On Чт, Mar 28, 2019 at 19:40, Ben Cooksley <bcooks...@kde.org> wrote:
Hi all, We currently have a rather substantial issue, in that the CI system has been once again left in a position where it isn't possible to make any changes to the system. This means we can't update to newer versions of packages, add new packages or correct for binary incompatible changes which periodically get introduced to non-Frameworks. This issue has arisen because currently we have a recurring failure to build from source, within KDE PIM. Specifically, KContacts fails due to broken CMake logic. Despite this breakage having been in place for several days now, and the relevant mailing list being informed automatically by the CI system, the issue has not been corrected. While the most immediate fix is to correct this failure to build from source, that is only a short term fix and does not fix the underlying issue which makes the CI system difficult to maintain - and that is build failure reports being ignored, and people pushing broken code that doesn't even build. (For those wondering, the CI system uses OpenSUSE Tumbleweed, a rolling release distribution, for it's builds, so it isn't a case of old CMake or anything along those lines) We therefore need a long term fix for this. Note that pre-commit (as part of review) CI is not a solution in this instance, as the offending commits did not go through review. Does anyone have any ideas for a long term, proper fix to this?
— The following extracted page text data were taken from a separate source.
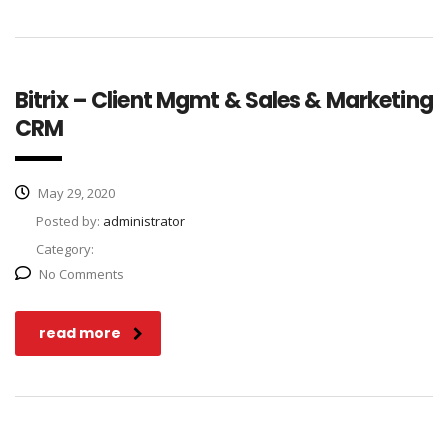
Bitrix – Client Mgmt & Sales & Marketing
CRM
May 29, 2020
Posted by:
administrator
Category:
No Comments
read more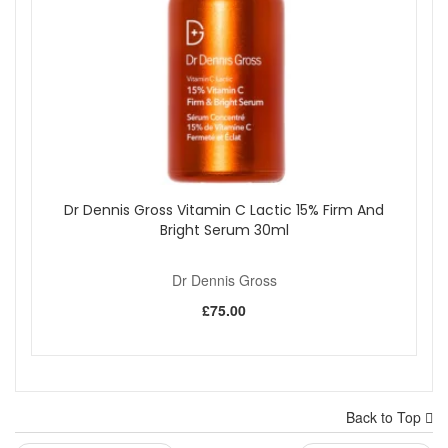
Dr Dennis Gross Vitamin C Lactic 15% Firm And
Bright Serum 30ml
Dr Dennis Gross
£75.00
Back to Top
At this point given the amount of effort required to maintain a CI system vs. the amount of care actually being given by some developers (who are ignoring it's failure emails) it becomes questionable whether the effort is worth the return (and if not, we should just shut it down) Regards, Ben Cooksley KDE Sysadmin
I don't know abut the current CI, but judging by recent discussion that is about KDE migrating to gitlab; quick search shows gitlab does allow prohibiting a merge if CI failed¹
Note however, in my experience of contributing to diffrent project CI often fails for reasons absolutely irrelevant to code being tested (e.g. errors in a CI script), in this case prohibiting a merge may worsen the situation.